About this task:
Copy the georeferencing guide from "This is a practical" to "available and cited.", changing "gazetteers" to "place-name indexes".

Excerpt:
This is a practical guide for georeferencing. It describes the protocols to determine the shapes of features and how to use them as the basis for georeferencing with the point-radius georeferencing method (Wieczorek 2001, Wieczorek et al. 2004, Chapman & Wieczorek 2020) using the Georeferencing Calculator (Wieczorek & Wieczorek 2020), and its associated Georeferencing Calculator Manual (Bloom et al. 2020), maps, gazetteers, and other resources from which coordinates and spatial boundaries for places can be found. This document is a citable georeferencing protocol. If a derived protocol is used, a new document with attribution to this Guide should be made publicly available and cited.
This Guide is based on a first version of the Guide (Wieczorek et al. 2012)), which was in turn an adaptation of Georeferencing for Dummies (Spencer et al. 2008). It explains the recommended georeferencing procedures for the most commonly encountered type of localities. This Guide should be used in parallel with the Georeferencing Best Practices (Chapman & Wieczorek 2020), which contains the theoretical background and more detailed information about concepts used here.

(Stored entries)
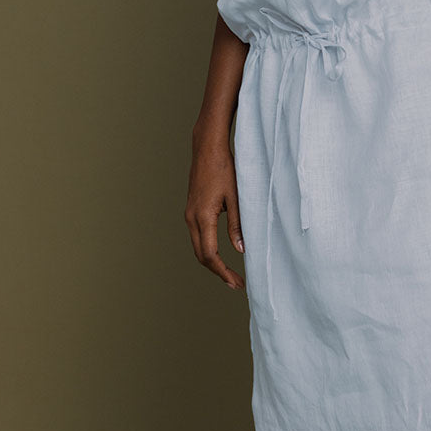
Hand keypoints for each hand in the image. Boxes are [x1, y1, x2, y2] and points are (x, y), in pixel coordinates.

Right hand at [185, 143, 246, 291]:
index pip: (211, 254)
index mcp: (203, 217)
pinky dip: (207, 249)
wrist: (207, 148)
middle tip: (236, 282)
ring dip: (212, 262)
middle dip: (218, 271)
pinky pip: (197, 236)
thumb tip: (241, 249)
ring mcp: (189, 214)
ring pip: (198, 247)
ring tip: (230, 272)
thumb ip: (237, 224)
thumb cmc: (224, 168)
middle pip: (201, 255)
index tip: (237, 282)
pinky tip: (220, 253)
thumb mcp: (236, 196)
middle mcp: (191, 218)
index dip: (223, 272)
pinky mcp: (191, 209)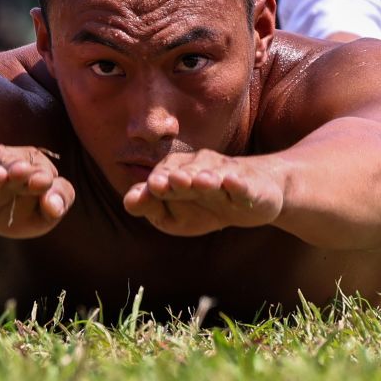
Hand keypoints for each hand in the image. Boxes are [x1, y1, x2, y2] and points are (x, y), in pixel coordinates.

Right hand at [0, 145, 73, 238]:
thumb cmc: (7, 211)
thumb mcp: (37, 217)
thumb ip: (55, 210)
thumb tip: (55, 207)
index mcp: (29, 171)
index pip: (43, 171)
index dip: (47, 182)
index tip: (47, 196)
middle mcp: (5, 168)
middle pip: (15, 167)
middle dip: (20, 171)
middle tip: (23, 172)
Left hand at [124, 150, 284, 236]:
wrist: (252, 200)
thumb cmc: (204, 206)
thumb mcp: (172, 213)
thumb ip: (149, 205)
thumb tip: (129, 200)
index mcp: (179, 170)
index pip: (166, 174)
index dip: (161, 180)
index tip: (153, 187)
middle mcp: (202, 167)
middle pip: (190, 171)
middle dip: (183, 176)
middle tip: (174, 181)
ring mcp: (227, 174)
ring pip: (215, 175)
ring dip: (207, 178)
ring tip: (201, 182)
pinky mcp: (250, 187)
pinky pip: (243, 184)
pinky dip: (237, 184)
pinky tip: (231, 182)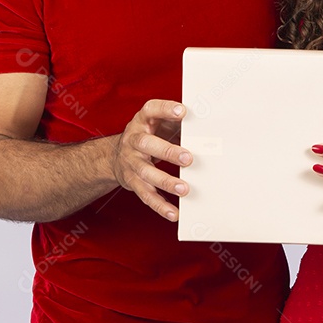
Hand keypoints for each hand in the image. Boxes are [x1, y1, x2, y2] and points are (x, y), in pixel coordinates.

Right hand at [111, 99, 192, 221]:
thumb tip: (206, 124)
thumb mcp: (159, 122)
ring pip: (146, 173)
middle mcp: (133, 140)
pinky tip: (175, 213)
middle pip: (146, 144)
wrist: (115, 155)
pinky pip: (146, 195)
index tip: (183, 111)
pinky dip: (160, 205)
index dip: (165, 109)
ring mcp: (131, 162)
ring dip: (165, 182)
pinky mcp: (132, 181)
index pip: (151, 110)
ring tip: (184, 189)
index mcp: (142, 121)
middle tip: (188, 158)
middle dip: (167, 152)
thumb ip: (177, 121)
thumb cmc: (149, 135)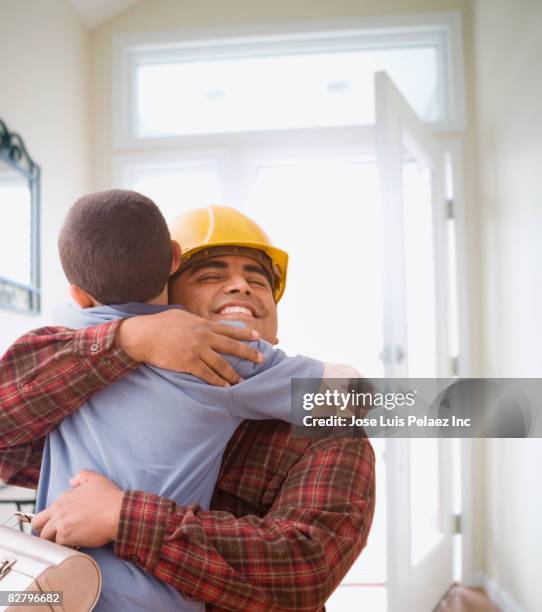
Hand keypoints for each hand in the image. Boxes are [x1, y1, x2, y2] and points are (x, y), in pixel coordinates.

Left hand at [31, 470, 123, 547]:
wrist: (119, 512)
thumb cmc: (110, 497)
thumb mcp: (97, 479)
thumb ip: (82, 476)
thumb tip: (71, 481)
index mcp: (64, 497)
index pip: (49, 511)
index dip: (56, 518)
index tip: (65, 522)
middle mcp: (59, 509)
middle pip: (38, 523)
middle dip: (44, 530)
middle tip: (56, 535)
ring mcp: (61, 522)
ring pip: (45, 536)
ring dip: (54, 540)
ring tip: (67, 542)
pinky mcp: (65, 535)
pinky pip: (57, 545)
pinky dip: (65, 546)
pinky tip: (75, 544)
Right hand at [116, 309, 262, 386]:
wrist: (143, 335)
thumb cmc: (159, 324)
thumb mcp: (182, 316)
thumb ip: (196, 321)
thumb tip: (205, 324)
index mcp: (202, 324)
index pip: (229, 329)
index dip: (244, 334)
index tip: (257, 337)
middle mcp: (203, 336)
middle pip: (231, 345)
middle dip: (248, 352)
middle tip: (260, 358)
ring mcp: (196, 349)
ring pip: (221, 363)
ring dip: (233, 373)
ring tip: (241, 380)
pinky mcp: (188, 362)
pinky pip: (206, 374)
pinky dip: (217, 381)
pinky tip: (225, 386)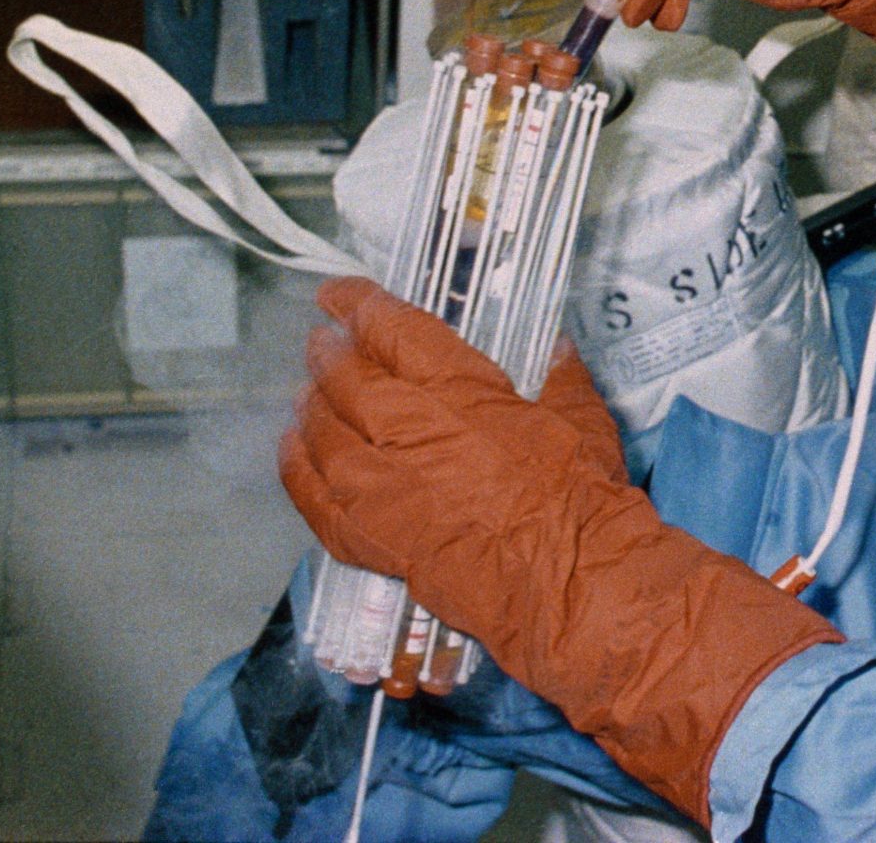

Written reply:
This is a practical guide for georeferencing. It describes the protocols to determine the shapes of features and how to use them as the basis for georeferencing with the point-radius georeferencing method (Wieczorek 2001, Wieczorek et al. 2004, Chapman & Wieczorek 2020) using the Georeferencing Calculator (Wieczorek & Wieczorek 2020), and its associated Georeferencing Calculator Manual (Bloom et al. 2020), maps, place-name indexes, and other resources from which coordinates and spatial boundaries for places can be found. This document is a citable georeferencing protocol. If a derived protocol is used, a new document with attribution to this Guide should be made publicly available and cited.